A dictator’s disciple and a woman who describes migrants as “sub-human” are the power couple behind Greece’s Golden Dawn, the neo-fascist party facing a police crackdown after the murder of an anti-fascist musician last week.
Party leader Nikos Michaloliakos, 56, arrested on Saturday, is a disgraced former officer cadet and devotee of former Greek dictator George Papadopoulos, with whom he spent time in prison in the late 1970s for an assault and bombing attack.
His wife Eleni Zaroulia, who joined her husband in parliament in June last year, turned heads when she appeared in the chamber wearing a ring in the shape of the Iron Cross, the military decoration of Nazi Germany’s armed forces.
The family hails from Greece’s southern Peloponnese Peninsula, a particularly right-wing area of the country, and even their daughter Urania, 25, has urged members to “give up everything” for the party’s “holy” ideology.
“Ask yourself, are you ready to die for what you believe ... ask yourself how far you are prepared to go,” she wrote in a Web posting this month.
Golden Dawn offices around the country have been subjected to police raids after anti-fascist rapper Pavlos Fyssas was stabbed to death by an alleged self-confessed neo-Nazi on Sept. 18.
Handpicked by Papadopoulos to lead the youth of far-right National Political Union, Nikos Michaloliakos founded Golden Dawn in the mid-1980s.
The party follows a strict military-style regimen. Its members conduct parades dressed in black shirts and camouflage trousers, and are required to stand to attention before higher-ranking members.
Michaloliakos’ first elected post was as an Athens municipal councilor in 2010, where he was filmed taunting a left-wing opponent with fascist salutes.
At the time of its inception and for years thereafter, Golden Dawn glorified Adolf Hitler and the warrior ethos of Nazi Germany in its party publications.
One of the party’s older texts, read in parliament by a leftist MP in May, called Hitler a “visionary of new Europe.”
“Faith in the words of the Fuehrer, and faith in victory, grows in our hearts.
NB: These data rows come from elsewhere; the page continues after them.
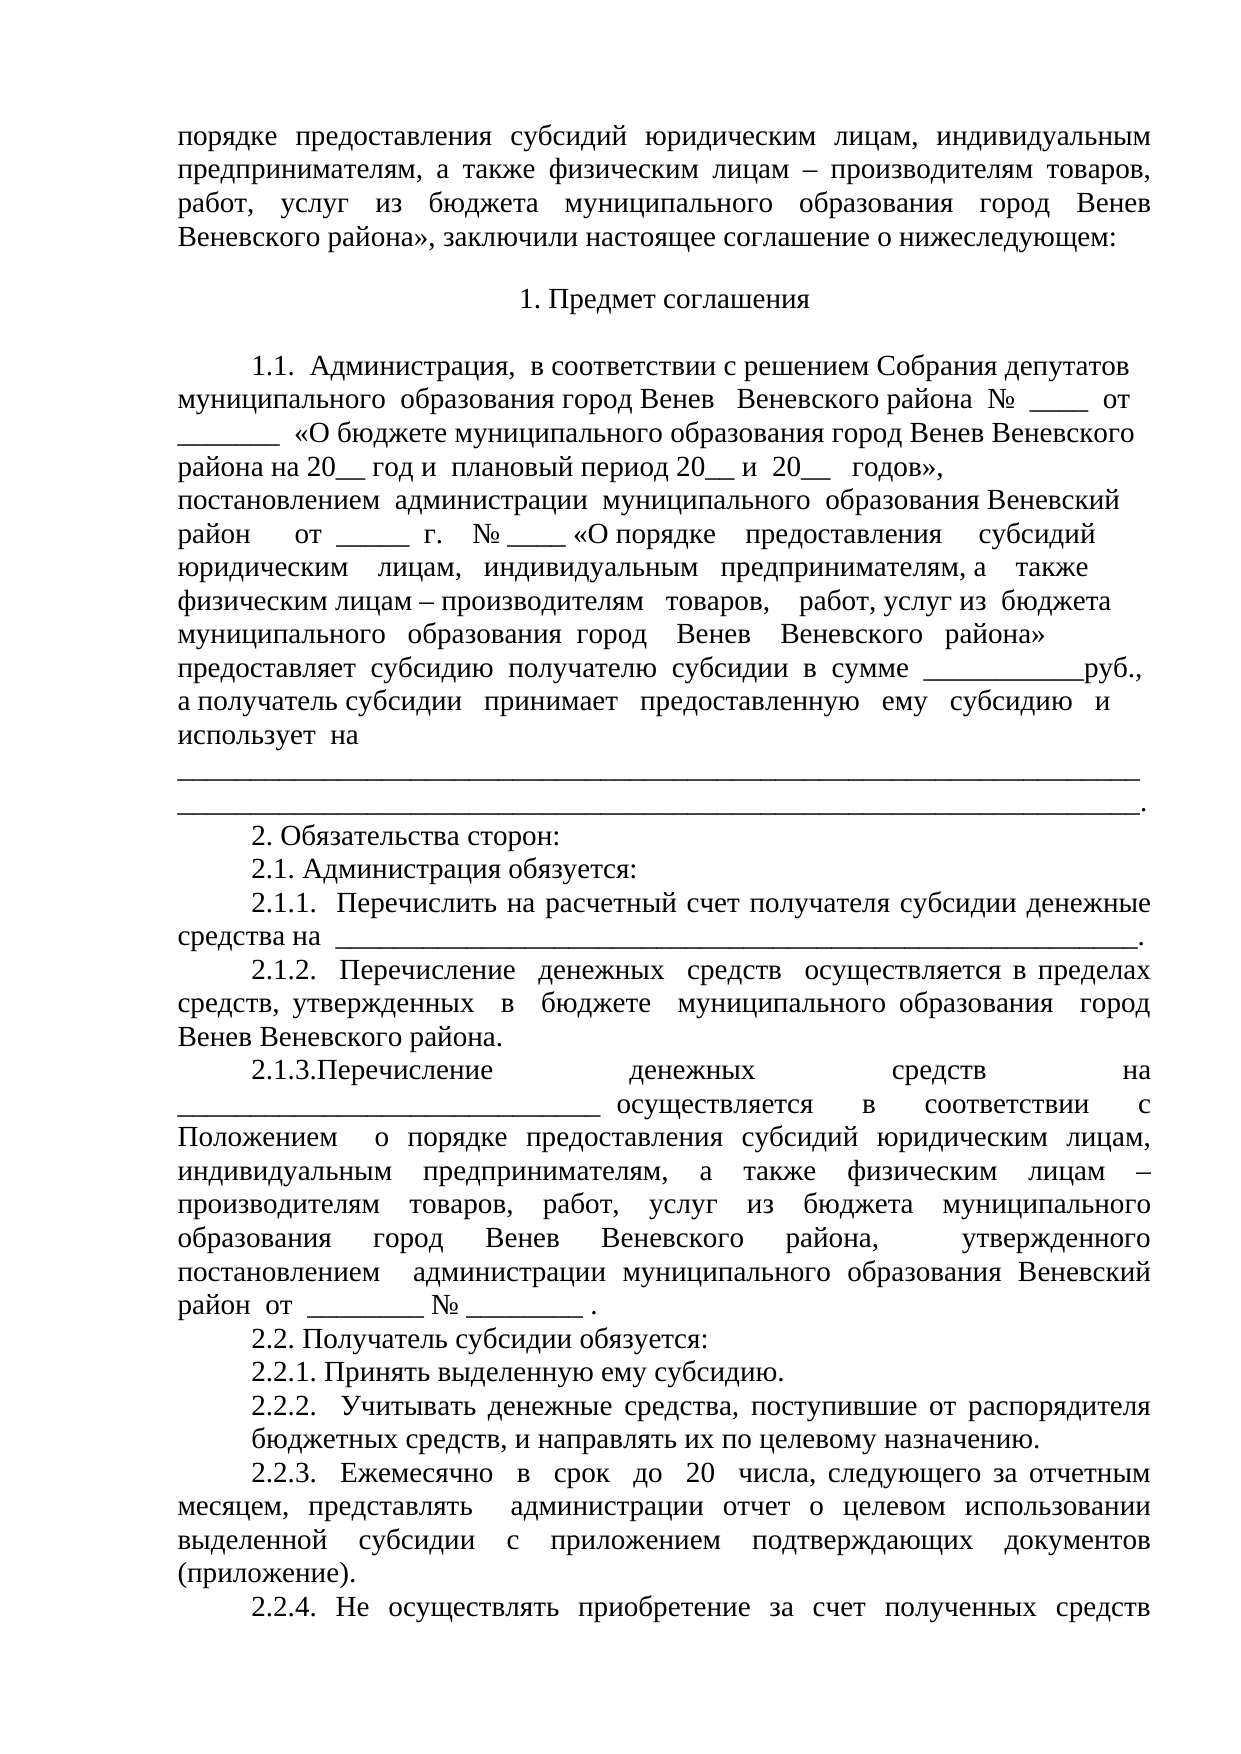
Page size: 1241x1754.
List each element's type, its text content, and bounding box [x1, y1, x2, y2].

text 2.2. Получатель субсидии обязуется: [177, 1321, 1152, 1354]
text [177, 118, 1152, 252]
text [177, 1589, 1152, 1623]
text 1.1. Администрация, в соответствии с решением Собрания депутатов муниципального образования город Венев Веневского района № ____ от _______ «О бюджете муниципального образования город Венев Веневского района на 20__ год и плановый период 20__ и 20__ годов», постановлением администрации муниципального образования Веневский район от _____ г. № ____ «О порядке предоставления субсидий юридическим лицам, индивидуальным предпринимателям, а также физическим лицам – производителям товаров, работ, услуг из бюджета муниципального образования город Венев Веневского района» предоставляет субсидию получателю субсидии в сумме ___________руб., а получатель субсидии принимает предоставленную ему субсидию и использует на ____________________________________________________________________________________________________________________________________. [177, 348, 1152, 818]
text 2.2.1. Принять выделенную ему субсидию. [177, 1354, 1152, 1388]
text 2. Обязательства сторон: [177, 818, 1152, 851]
text 2.2.3. Ежемесячно в срок до 20 числа, следующего за отчетным месяцем, представлять администрации отчет о целевом использовании выделенной субсидии с приложением подтверждающих документов (приложение). [177, 1455, 1152, 1589]
text 2.1. Администрация обязуется: [177, 851, 1152, 885]
text 2.2.2. Учитывать денежные средства, поступившие от распорядителя бюджетных средств, и направлять их по целевому назначению. [251, 1388, 1152, 1455]
text 2.1.3.Перечисление денежных средств на _____________________________ осуществляется в соответствии с Положением о порядке предоставления субсидий юридическим лицам, индивидуальным предпринимателям, а также физическим лицам – производителям товаров, работ, услуг из бюджета муниципального образования город Венев Веневского района, утвержденного постановлением администрации муниципального образования Веневский район от ________ № ________ . [177, 1052, 1152, 1321]
text 2.1.1. Перечислить на расчетный счет получателя субсидии денежные средства на _______________________________________________________. [177, 885, 1152, 952]
text 1. Предмет соглашения [177, 281, 1152, 314]
text 2.1.2. Перечисление денежных средств осуществляется в пределах средств, утвержденных в бюджете муниципального образования город Венев Веневского района. [177, 952, 1152, 1052]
The fight goes on, the future is ours,” the text read.
This rhetoric was later toned down.
Even so, in an interview last year Michaloliakos effectively denied the Holocaust, telling Greece’s Mega channel: “There were no crematoria, it’s a lie. Or gas chambers.”
Formerly on the fringe of Greek politics, Golden Dawn went from 19,000 votes a few years ago to over 426,000 in June last year after pledging to “scour the country” clean of illegal immigrants.
Greece, which has a population of 11 million, has around 800,000 legally-registered immigrants — many of whom have come from Albania — and an estimated 350,000 undocumented immigrants, including Afghans, Bangladeshis and Pakistanis.
Many Greeks blame migrants for a rise in violent crime as the country slogs through its sixth year in recession. More than a million people are unemployed, including almost 60 percent of young people.
Michaloliakos has called illegal immigration a “wound” for Greece, while his wife Zaroulia described immigrants as “sub-humans” in a speech to parliament, saying they had “invaded” the country bringing “all sorts of diseases.”
To the dismay of anti-racist activists and Jewish groups, Zaroulia was appointed in October last year to the committee on equality and non-discrimination of the Council of Europe’s parliamentary assembly.